There are remnants of public piers and quays many places along the Nes shore line. The lake has always been of great importance to the people at  Nes, whether it was fishing, transportation of goods or of passengers. Until the 1980’s, the Nes-ferry and the Mjøs-ferry played a very important part in transporting people and vehicles between the east and west side of the lake. In 1957 the Nessundet bridge was built between the island and Nes,  thus bringing the islanders and the “nesninger”  closer together.

On the First of January 1964 the district of Nes was absorbed into the municipality of Ringsaker. Much has also changed since then.
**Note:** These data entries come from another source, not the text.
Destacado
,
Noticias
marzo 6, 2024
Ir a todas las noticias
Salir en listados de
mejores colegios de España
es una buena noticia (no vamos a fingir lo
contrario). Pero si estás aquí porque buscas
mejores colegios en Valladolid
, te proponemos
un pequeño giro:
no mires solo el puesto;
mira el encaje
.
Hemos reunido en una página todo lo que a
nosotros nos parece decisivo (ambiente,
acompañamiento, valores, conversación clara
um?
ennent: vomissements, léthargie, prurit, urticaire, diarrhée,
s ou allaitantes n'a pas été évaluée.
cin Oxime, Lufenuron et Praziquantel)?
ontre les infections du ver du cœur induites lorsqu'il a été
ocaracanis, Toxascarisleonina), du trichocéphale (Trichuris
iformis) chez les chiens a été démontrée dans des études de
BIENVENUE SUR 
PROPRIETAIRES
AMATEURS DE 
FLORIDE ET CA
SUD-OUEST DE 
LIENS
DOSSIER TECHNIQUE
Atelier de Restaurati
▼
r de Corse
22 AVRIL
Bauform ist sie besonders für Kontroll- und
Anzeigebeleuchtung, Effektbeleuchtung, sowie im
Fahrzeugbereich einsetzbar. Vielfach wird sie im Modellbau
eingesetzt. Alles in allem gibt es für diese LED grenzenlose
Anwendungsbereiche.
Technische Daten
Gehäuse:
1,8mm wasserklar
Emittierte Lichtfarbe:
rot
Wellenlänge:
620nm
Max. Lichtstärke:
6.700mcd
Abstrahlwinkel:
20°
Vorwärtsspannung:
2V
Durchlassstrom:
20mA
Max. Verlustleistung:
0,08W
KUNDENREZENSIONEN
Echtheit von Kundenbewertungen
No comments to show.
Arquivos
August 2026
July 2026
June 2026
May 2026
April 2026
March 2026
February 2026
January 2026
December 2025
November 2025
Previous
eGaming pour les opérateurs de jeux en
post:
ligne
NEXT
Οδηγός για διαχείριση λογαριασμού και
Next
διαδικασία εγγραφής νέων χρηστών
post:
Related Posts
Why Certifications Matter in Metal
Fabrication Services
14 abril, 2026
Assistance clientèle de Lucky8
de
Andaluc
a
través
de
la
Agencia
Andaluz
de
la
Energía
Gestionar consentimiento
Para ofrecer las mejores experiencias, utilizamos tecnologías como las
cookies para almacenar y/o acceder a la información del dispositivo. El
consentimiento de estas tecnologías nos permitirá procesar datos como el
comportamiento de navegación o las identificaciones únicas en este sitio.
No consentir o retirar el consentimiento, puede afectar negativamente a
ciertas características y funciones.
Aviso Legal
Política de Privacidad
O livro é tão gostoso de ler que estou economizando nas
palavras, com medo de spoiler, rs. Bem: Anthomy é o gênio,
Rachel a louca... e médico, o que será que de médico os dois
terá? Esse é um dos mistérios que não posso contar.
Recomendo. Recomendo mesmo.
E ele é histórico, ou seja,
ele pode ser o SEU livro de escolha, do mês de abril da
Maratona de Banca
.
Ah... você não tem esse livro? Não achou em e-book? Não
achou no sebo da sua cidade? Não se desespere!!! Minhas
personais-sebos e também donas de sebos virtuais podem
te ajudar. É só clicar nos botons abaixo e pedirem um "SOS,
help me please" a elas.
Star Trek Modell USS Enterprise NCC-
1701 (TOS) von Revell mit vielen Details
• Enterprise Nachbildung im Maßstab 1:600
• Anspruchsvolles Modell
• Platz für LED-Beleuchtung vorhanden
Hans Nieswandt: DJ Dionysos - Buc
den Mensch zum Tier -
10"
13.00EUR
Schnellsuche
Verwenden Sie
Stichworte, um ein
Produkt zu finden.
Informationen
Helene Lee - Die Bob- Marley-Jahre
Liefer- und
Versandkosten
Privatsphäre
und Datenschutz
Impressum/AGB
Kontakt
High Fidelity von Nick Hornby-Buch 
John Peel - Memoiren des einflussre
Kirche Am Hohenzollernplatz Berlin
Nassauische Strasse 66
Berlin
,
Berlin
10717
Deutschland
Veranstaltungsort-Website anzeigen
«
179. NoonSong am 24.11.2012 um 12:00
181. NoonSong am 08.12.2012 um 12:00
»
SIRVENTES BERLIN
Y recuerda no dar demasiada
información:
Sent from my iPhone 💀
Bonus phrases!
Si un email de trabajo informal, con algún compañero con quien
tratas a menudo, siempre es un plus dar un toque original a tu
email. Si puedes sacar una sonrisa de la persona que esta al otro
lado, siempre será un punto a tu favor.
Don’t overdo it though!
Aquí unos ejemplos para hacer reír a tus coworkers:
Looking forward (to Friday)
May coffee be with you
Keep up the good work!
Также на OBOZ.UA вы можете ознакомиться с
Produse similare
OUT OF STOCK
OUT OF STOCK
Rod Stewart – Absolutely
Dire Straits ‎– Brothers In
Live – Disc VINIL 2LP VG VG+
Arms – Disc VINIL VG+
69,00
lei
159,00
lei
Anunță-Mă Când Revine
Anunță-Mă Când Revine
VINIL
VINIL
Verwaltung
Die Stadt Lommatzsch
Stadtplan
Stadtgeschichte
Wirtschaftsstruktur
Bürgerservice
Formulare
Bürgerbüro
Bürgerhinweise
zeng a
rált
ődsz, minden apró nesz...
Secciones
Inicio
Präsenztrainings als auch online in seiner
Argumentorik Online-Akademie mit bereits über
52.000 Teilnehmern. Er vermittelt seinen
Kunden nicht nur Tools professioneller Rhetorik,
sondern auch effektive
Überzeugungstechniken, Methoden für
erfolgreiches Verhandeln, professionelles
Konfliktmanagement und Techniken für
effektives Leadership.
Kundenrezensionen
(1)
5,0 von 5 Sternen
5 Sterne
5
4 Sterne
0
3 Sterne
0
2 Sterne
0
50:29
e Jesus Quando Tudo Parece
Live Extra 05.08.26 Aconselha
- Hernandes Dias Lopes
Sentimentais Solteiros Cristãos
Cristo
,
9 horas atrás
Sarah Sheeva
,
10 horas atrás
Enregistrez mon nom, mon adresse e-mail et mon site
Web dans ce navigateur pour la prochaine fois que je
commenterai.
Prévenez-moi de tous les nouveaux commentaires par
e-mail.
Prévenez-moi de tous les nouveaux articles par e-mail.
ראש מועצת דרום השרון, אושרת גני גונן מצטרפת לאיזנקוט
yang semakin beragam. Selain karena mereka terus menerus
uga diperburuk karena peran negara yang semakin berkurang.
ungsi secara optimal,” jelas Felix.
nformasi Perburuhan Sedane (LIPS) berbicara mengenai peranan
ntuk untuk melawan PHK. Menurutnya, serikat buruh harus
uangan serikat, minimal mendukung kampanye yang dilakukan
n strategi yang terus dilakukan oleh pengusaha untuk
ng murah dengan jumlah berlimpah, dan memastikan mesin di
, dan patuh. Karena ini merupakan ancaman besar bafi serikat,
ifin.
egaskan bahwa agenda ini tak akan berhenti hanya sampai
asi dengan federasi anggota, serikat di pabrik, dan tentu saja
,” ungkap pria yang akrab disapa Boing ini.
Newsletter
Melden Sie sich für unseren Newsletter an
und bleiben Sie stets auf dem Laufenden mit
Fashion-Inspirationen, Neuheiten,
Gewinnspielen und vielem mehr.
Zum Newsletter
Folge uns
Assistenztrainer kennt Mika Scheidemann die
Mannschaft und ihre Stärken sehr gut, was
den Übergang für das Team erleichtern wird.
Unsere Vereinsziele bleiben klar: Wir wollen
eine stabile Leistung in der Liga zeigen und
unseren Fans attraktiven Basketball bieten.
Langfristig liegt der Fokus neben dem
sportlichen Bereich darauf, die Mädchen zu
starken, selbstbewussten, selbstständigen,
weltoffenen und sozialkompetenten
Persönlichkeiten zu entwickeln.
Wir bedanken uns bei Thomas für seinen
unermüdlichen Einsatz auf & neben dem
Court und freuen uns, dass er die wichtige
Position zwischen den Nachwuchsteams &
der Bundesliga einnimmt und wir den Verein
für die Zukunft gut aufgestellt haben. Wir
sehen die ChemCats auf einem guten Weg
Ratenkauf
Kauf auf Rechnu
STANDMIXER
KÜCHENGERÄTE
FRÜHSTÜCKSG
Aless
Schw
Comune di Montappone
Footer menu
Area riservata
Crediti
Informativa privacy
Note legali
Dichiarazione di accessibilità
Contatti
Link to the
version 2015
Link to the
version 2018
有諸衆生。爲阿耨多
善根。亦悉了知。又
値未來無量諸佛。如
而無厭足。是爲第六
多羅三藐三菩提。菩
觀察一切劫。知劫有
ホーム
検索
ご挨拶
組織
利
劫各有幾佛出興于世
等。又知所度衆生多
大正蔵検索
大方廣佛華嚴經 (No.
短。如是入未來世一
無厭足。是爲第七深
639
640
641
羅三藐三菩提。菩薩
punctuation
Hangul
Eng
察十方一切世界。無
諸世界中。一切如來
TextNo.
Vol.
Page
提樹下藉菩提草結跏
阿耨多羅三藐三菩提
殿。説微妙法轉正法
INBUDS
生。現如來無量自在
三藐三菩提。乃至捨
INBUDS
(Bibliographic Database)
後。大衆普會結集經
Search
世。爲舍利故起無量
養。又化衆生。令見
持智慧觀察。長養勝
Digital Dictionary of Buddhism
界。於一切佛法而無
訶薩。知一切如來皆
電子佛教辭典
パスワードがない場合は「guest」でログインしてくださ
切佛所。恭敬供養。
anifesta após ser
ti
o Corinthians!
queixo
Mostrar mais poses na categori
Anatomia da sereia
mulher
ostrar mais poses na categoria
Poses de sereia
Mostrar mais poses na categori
Business at Nes is constantly changing. We still remain primarily a farming community, with good conditions for growing grains, vegetables, fruit and berries. Most local stores have closed; the Mjøs ferry has made her last journey; the small local schools have closed, and the local post offices have now become in-store post-offices at the two supermarkets. A new primary school for the entire district was completed in 2008, replacing the five rural schools on Nes and Helgøya. Many have to travel outside of Nes to work, while technological innovations make it possible to work from Nes within many industries. The people of Nes have more leisure time and structures change. Mjøsa is now used more for recreation than for making a living. Meeting places have moved. But the life of old clubs and associations, the orchestras and choirs continue to flourish, and the people of Nes are continuing to meet at the Kulturhus at Tingnes, at the Marina at Sund, at the new school or in the new sports hall at Stavsjø.